[TASK DESCRIPTION] Look through the data below and output, unchanged, every line from the one holding "Planning & External Relations Committee" through the one holding "Ms. Miller asked staff", inclusive. Skip the pictures.

[DATA]
::::::::::
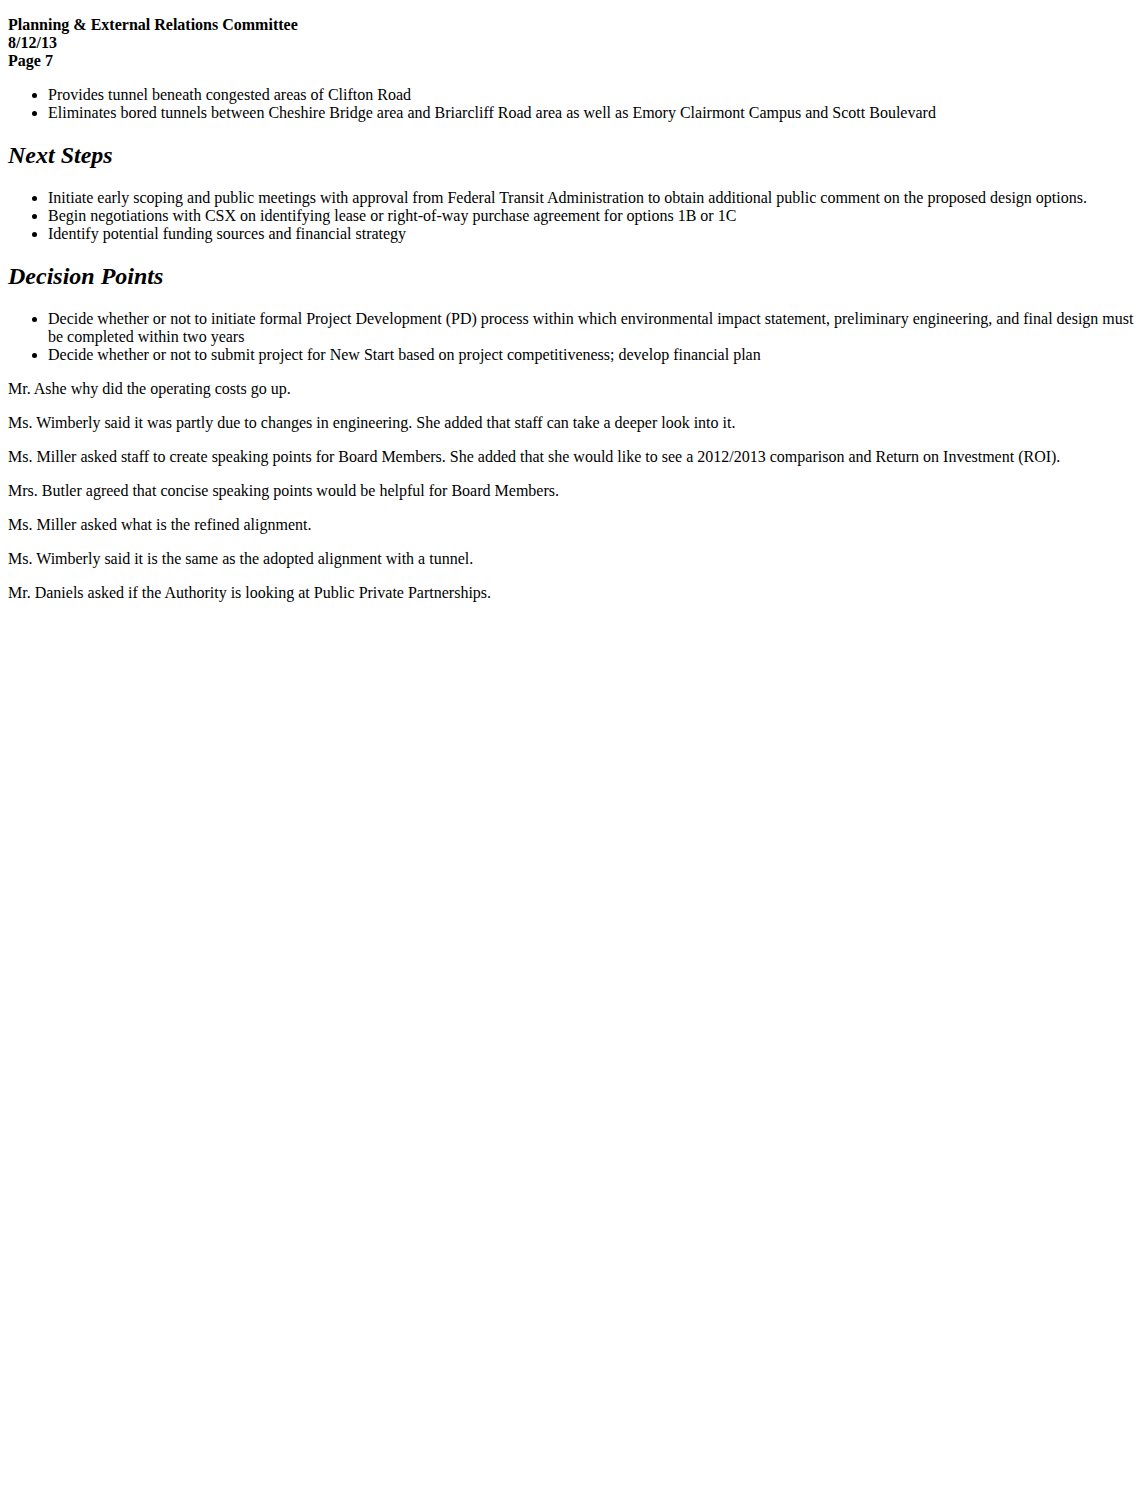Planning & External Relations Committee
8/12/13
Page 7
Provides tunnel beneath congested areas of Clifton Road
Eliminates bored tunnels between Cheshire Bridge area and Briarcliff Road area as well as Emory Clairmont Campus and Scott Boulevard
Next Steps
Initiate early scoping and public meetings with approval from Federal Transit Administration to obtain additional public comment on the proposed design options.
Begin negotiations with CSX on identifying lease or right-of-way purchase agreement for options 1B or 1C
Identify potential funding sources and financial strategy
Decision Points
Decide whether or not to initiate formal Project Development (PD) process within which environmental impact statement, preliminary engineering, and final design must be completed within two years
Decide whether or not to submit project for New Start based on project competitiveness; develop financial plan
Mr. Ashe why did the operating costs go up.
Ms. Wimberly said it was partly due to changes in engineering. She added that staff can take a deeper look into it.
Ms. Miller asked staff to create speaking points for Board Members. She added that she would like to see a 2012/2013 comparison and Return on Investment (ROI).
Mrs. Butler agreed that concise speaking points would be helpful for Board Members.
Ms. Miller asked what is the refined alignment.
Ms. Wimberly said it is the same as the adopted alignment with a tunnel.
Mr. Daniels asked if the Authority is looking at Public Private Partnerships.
::::::::::
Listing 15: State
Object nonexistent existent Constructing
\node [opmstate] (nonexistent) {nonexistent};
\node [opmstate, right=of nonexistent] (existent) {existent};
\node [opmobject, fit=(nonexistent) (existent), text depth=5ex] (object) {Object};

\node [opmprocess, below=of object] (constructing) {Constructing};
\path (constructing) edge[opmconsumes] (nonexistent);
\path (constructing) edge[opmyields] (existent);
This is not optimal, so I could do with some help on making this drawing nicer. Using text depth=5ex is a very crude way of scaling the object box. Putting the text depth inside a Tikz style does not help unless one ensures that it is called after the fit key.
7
::::::::::
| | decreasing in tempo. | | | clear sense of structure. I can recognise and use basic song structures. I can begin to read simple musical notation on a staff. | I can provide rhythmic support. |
::::::::::
[ANSWER AREA]
Planning & External Relations Committee
8/12/13
Page 7
Provides tunnel beneath congested areas of Clifton Road
Eliminates bored tunnels between Cheshire Bridge area and Briarcliff Road area as well as Emory Clairmont Campus and Scott Boulevard
Next Steps
Initiate early scoping and public meetings with approval from Federal Transit Administration to obtain additional public comment on the proposed design options.
Begin negotiations with CSX on identifying lease or right-of-way purchase agreement for options 1B or 1C
Identify potential funding sources and financial strategy
Decision Points
Decide whether or not to initiate formal Project Development (PD) process within which environmental impact statement, preliminary engineering, and final design must be completed within two years
Decide whether or not to submit project for New Start based on project competitiveness; develop financial plan
Mr. Ashe why did the operating costs go up.
Ms. Wimberly said it was partly due to changes in engineering. She added that staff can take a deeper look into it.
Ms. Miller asked staff to create speaking points for Board Members. She added that she would like to see a 2012/2013 comparison and Return on Investment (ROI).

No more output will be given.